Le sorti di Siena sono state storicamente legate alla Monte dei Paschi. Oggi che la banca vive il declino come può la città smarcarsi dall’aspirale negativo in cui rischia di essere risucchiata, e ritrovare slancio?

«Mandando a casa gli autori del disastro e ripartendo con persone, forze e idee nuove. Senza un fortissimo ricambio dei gruppi dirigenti ogni slancio sarà velleitario. La città ha le risorse umane e materiali per risollevarsi, ne siamo certi: deve solo scrollarsi di dosso il regime. La “peste rossa” si cura con una semplice X sulla scheda elettorale».

Soffre di più il centro storico o la periferia.

«In maniera diversa, entrambi. Il centro per li degrado causato dalla mancanza di residenti, la periferia per situazioni di degrado inaccettabili per una città che per ani ha goduto di elargizioni milionarie. Ma è un discorso complesso, incomprimibile in una breve intervista».

La città e il suo territorio.

«Anche in questo caso è un discorso complesso, incomprimibile in una breve intervista. Noi crediamo nell’opportunità del nuovo Piano Regolatore (che ora sia chiama Piano Operativo) a patto che ne vengano completamente riveduti gli indirizzi e le motivazioni. E’ essenziale ripartire dai grandi edifici vuoti e dalle aree inutilizzate, è un immenso giacimento di occasioni perdute che potrebbero diventare la nostra nuova ricchezza. A patto che siano altri amministratori a maneggiarla, s’intende».

Quali sono le istanze su cui puntare.

«Dirlo in poche righe è frustrante.
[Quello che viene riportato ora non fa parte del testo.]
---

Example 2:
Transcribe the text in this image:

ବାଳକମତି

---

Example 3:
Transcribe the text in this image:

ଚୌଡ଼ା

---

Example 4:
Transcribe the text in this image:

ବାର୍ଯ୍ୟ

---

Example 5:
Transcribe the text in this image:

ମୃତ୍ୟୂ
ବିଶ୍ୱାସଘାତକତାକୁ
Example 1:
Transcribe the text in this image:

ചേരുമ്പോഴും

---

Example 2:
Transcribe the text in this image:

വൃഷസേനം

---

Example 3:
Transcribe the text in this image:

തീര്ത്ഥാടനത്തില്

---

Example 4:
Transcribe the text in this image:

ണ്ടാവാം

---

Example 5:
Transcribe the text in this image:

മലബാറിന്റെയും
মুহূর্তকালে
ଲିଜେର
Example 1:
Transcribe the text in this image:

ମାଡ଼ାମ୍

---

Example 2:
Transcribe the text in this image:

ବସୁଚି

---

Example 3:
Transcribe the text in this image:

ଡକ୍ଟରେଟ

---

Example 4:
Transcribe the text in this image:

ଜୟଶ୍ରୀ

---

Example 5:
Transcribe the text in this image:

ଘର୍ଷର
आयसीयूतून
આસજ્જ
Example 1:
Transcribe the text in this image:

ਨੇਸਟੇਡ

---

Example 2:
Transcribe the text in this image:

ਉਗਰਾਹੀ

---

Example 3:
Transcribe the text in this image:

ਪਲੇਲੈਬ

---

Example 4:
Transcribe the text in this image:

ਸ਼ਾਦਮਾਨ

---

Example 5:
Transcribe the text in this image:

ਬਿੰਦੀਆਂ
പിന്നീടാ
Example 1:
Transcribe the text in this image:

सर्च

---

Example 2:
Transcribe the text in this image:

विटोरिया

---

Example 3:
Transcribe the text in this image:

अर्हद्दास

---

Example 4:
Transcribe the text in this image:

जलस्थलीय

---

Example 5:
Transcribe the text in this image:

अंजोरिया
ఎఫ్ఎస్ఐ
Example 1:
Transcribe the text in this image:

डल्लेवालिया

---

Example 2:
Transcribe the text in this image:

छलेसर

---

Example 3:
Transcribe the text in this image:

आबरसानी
I punti fondamentali sono cinque: democrazia trasparenza e meritocrazia; ristrutturazione della Fondazione Mps; sicurezza, innovazione e salute; urbanistica mobilità e turismo; acqua pubblica e gestione rifiuti».

Che progetti avete per la città? Come il Cinquestelle può (da solo) risollevare il cammino dei senesi?
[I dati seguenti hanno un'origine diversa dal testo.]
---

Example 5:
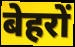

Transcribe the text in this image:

बेहरों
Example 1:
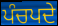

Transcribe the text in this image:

ਪੰਚਪਦੇ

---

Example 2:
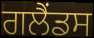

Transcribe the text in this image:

ਗਲੈਂਡਸ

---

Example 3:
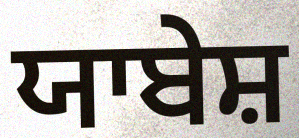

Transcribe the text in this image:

ਯਾਬੇਸ਼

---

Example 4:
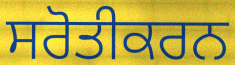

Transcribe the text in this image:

ਸਰੋਤੀਕਰਨ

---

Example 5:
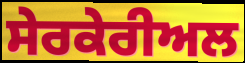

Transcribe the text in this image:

ਸੇਰਕੇਰੀਅਲ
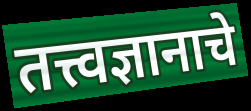
तत्त्वज्ञानाचे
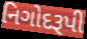
નિગોદરૂપી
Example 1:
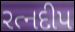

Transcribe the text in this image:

રત્નદીપ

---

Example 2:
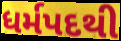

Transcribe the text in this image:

ધર્મપદથી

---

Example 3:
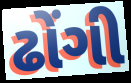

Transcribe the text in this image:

ઢોંગી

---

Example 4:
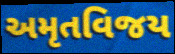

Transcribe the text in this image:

અમૃતવિજય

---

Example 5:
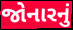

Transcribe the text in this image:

જોનારનું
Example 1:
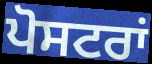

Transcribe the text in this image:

ਪੋਸਟਰਾਂ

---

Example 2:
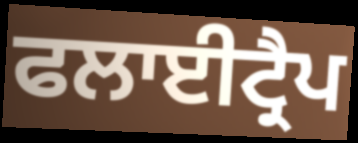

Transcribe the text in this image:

ਫਲਾਈਟ੍ਰੈਪ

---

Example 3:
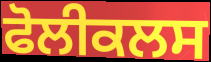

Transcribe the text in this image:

ਫੋਲੀਕਲਸ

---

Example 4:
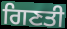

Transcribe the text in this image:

ਗਿਣਤੀ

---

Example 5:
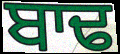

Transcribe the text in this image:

ਬਾਢ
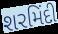
શરમિંદી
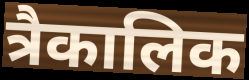
त्रैकालिक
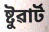
ষ্টুৱাৰ্ট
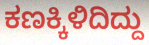
ಕಣಕ್ಕಿಳಿದಿದ್ದು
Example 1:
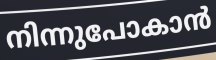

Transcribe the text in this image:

നിന്നുപോകാൻ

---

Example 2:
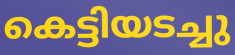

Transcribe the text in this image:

കെട്ടിയടച്ചു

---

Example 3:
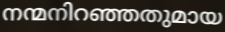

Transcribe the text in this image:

നന്മനിറഞ്ഞതുമായ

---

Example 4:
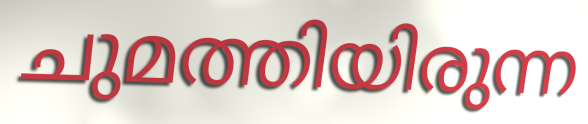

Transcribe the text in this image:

ചുമത്തിയിരുന്ന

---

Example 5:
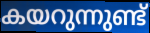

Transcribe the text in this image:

കയറുന്നുണ്ട്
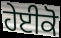
ਹੇਈਕੋ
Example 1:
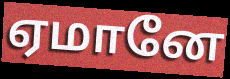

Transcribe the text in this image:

ஏமானே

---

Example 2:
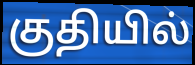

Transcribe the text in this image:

குதியில்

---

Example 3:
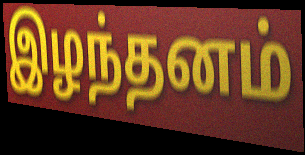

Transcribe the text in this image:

இழந்தனம்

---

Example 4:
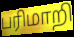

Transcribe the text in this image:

பரிமாறி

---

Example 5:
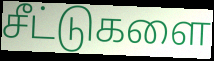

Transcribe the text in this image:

சீட்டுகளை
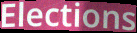
Elections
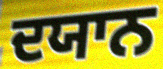
ਦਯਾਨ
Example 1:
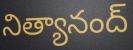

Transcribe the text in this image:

నిత్యానంద్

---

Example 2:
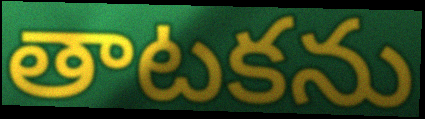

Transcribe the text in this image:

తాటకను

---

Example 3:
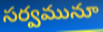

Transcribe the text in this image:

సర్వమునూ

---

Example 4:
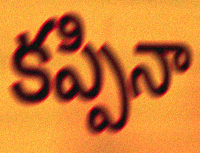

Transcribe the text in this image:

కప్పినా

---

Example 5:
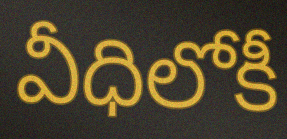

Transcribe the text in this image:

వీధిలోకీ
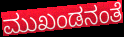
ಮುಖಂಡನಂತೆ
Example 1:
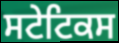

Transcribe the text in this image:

ਸਟੇਟਿਕਸ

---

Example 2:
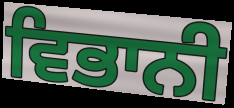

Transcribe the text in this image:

ਵਿਭਾਨੀ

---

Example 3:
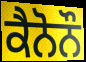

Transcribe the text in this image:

ਕੈਨੋਨੌ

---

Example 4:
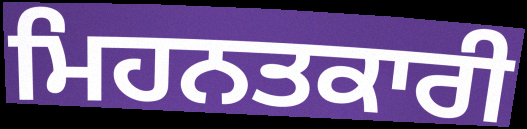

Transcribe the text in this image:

ਮਿਹਨਤਕਾਰੀ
«Il M5S non può da solo compiere questo compito, può indicarne le linee di sviluppo, ma è necessario coinvolgere la parte sana della città, quella che magari è stata esclusa nel periodo più buio del regime. Il nostro slogan è sovrani, non sudditi».

Per lei cos’è il Buon Governo? Buon Governo e Movimento sono compatibili?

«Se penso al gruppo di Siena, a come ha lavorato per la città in questi 11 anni, in un contesto difficile e corrosivo, posso affermare che non solo sono compatibili, sono la stessa cosa».